## Exercise instructions:
Would you retype the whole listing exactly, leaving its pictures out?

## Provided records:

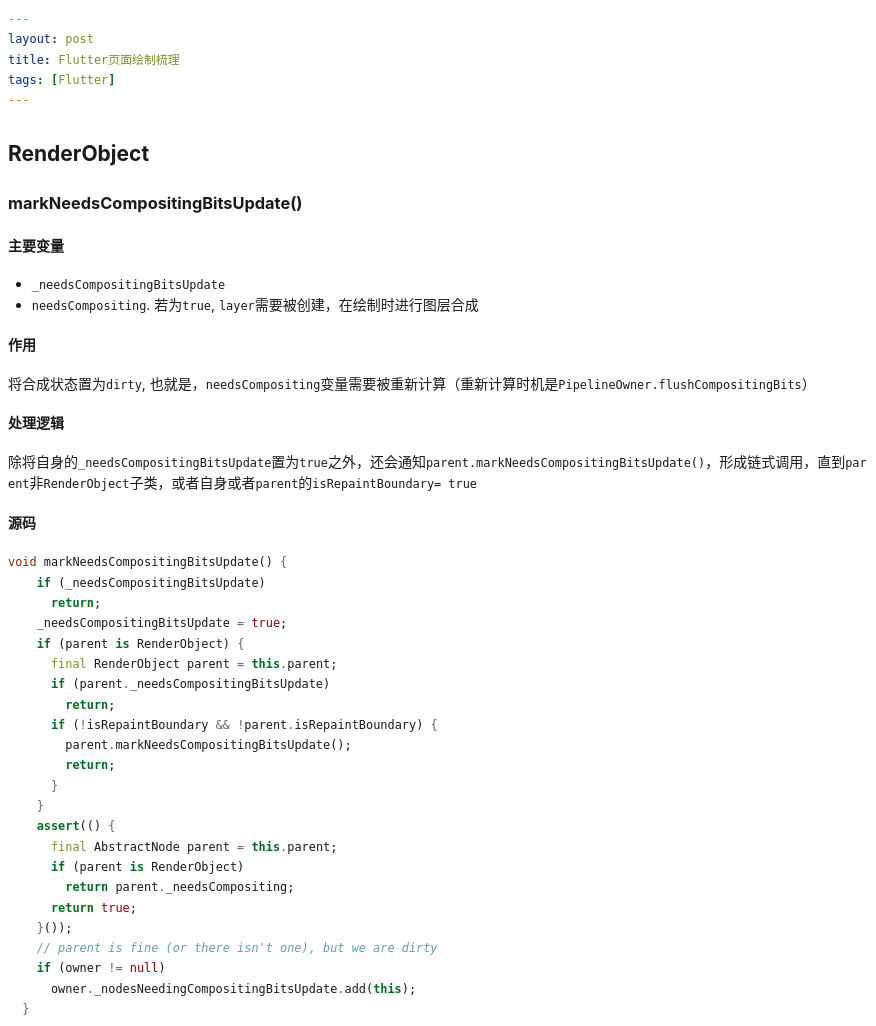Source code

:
 ```yaml
---
layout: post
title: Flutter页面绘制梳理
tags: [Flutter]
---
```


## RenderObject

### markNeedsCompositingBitsUpdate()

#### 主要变量

- `_needsCompositingBitsUpdate`
- `needsCompositing`. 若为`true`, `layer`需要被创建，在绘制时进行图层合成

#### 作用

将合成状态置为`dirty`, 也就是，`needsCompositing`变量需要被重新计算（重新计算时机是`PipelineOwner.flushCompositingBits`）

#### 处理逻辑

除将自身的`_needsCompositingBitsUpdate`置为`true`之外，还会通知`parent.markNeedsCompositingBitsUpdate()`，形成链式调用，直到`parent`非`RenderObject`子类，或者自身或者`parent`的`isRepaintBoundary= true`

#### 源码

```dart
void markNeedsCompositingBitsUpdate() {
    if (_needsCompositingBitsUpdate)
      return;
    _needsCompositingBitsUpdate = true;
    if (parent is RenderObject) {
      final RenderObject parent = this.parent;
      if (parent._needsCompositingBitsUpdate)
        return;
      if (!isRepaintBoundary && !parent.isRepaintBoundary) {
        parent.markNeedsCompositingBitsUpdate();
        return;
      }
    }
    assert(() {
      final AbstractNode parent = this.parent;
      if (parent is RenderObject)
        return parent._needsCompositing;
      return true;
    }());
    // parent is fine (or there isn't one), but we are dirty
    if (owner != null)
      owner._nodesNeedingCompositingBitsUpdate.add(this);
  }
```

## Exercise solution:
Source code

:
 ```yaml
---
layout: post
title: Flutter页面绘制梳理
tags: [Flutter]
---
```


## RenderObject

### markNeedsCompositingBitsUpdate()

#### 主要变量

- `_needsCompositingBitsUpdate`
- `needsCompositing`. 若为`true`, `layer`需要被创建，在绘制时进行图层合成

#### 作用

将合成状态置为`dirty`, 也就是，`needsCompositing`变量需要被重新计算（重新计算时机是`PipelineOwner.flushCompositingBits`）

#### 处理逻辑

除将自身的`_needsCompositingBitsUpdate`置为`true`之外，还会通知`parent.markNeedsCompositingBitsUpdate()`，形成链式调用，直到`parent`非`RenderObject`子类，或者自身或者`parent`的`isRepaintBoundary= true`

#### 源码

```dart
void markNeedsCompositingBitsUpdate() {
    if (_needsCompositingBitsUpdate)
      return;
    _needsCompositingBitsUpdate = true;
    if (parent is RenderObject) {
      final RenderObject parent = this.parent;
      if (parent._needsCompositingBitsUpdate)
        return;
      if (!isRepaintBoundary && !parent.isRepaintBoundary) {
        parent.markNeedsCompositingBitsUpdate();
        return;
      }
    }
    assert(() {
      final AbstractNode parent = this.parent;
      if (parent is RenderObject)
        return parent._needsCompositing;
      return true;
    }());
    // parent is fine (or there isn't one), but we are dirty
    if (owner != null)
      owner._nodesNeedingCompositingBitsUpdate.add(this);
  }
```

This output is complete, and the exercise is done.